TASK INPUTS
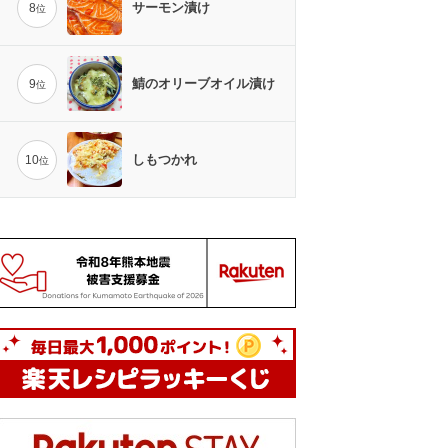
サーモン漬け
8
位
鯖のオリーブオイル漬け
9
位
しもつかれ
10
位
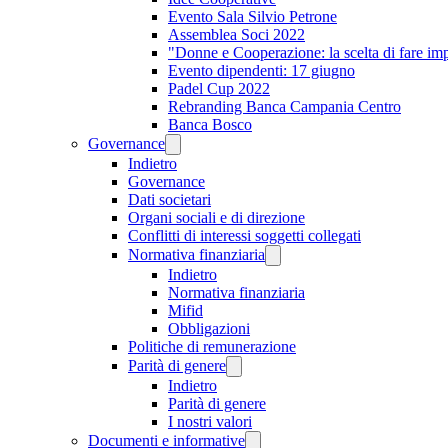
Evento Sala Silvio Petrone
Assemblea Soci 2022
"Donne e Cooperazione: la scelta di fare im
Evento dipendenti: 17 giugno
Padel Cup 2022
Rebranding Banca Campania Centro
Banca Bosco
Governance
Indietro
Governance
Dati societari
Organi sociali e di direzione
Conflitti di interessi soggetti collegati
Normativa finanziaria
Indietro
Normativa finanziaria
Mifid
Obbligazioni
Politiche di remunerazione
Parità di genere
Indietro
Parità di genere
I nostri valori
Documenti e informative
* * *
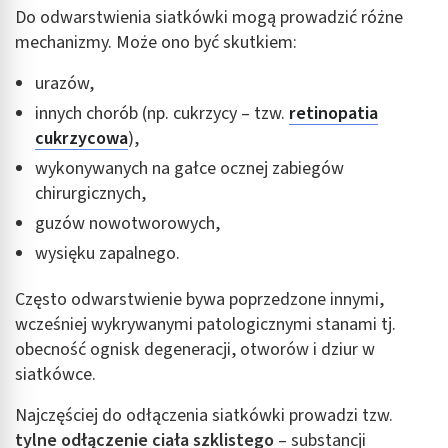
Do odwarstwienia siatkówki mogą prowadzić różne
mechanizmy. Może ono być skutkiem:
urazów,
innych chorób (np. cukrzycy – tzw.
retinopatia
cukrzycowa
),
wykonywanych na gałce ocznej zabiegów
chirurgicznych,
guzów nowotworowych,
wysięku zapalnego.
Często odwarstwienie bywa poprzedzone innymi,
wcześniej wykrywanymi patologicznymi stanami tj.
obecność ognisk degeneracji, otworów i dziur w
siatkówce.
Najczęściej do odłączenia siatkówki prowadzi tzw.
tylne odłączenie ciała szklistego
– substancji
...
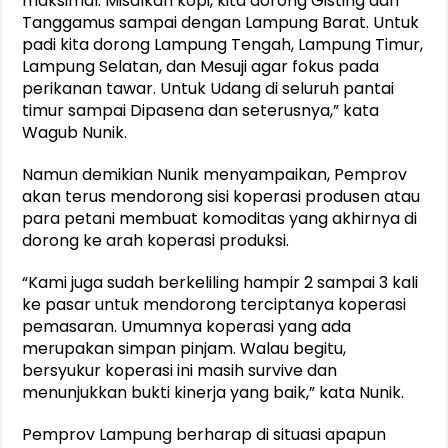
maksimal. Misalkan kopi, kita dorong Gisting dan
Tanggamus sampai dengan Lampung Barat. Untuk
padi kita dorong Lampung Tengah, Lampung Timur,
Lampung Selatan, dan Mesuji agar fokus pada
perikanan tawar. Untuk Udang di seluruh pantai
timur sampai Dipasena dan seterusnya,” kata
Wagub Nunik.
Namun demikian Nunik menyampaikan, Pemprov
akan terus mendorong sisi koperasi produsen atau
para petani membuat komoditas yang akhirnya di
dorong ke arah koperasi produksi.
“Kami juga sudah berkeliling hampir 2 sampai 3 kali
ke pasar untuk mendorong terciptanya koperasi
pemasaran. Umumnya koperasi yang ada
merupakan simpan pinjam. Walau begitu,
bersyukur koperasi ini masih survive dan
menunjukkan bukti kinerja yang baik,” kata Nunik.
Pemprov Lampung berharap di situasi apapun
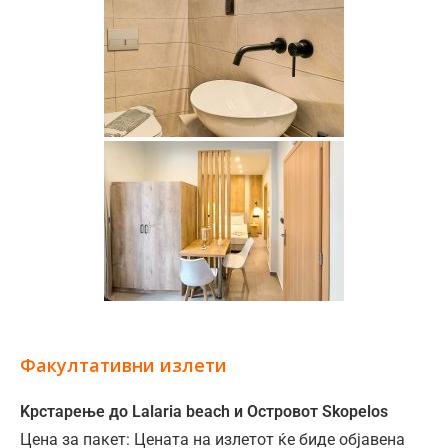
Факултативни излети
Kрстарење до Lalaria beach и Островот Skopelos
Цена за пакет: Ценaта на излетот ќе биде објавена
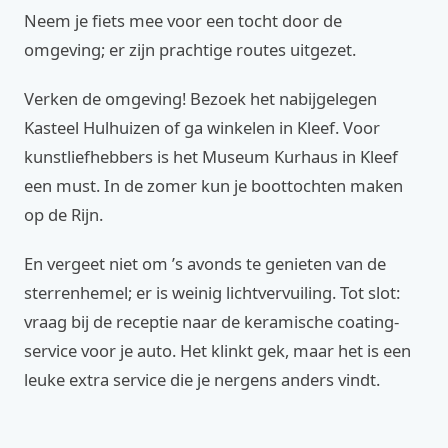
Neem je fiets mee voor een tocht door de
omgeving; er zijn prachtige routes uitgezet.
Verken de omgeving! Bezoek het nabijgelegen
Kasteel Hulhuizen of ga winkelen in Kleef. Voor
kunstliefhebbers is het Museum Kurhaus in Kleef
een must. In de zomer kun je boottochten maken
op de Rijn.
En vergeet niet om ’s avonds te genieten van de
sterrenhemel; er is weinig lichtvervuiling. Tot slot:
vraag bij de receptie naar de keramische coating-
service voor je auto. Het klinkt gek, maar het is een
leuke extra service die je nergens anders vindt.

WORK INSTRUCTIONS
Some lines contain the word "yang". Pull each one out of the listing.

WRITTEN ANSWER
para petani membuat komoditas yang akhirnya di
pemasaran. Umumnya koperasi yang ada
menunjukkan bukti kinerja yang baik,” kata Nunik.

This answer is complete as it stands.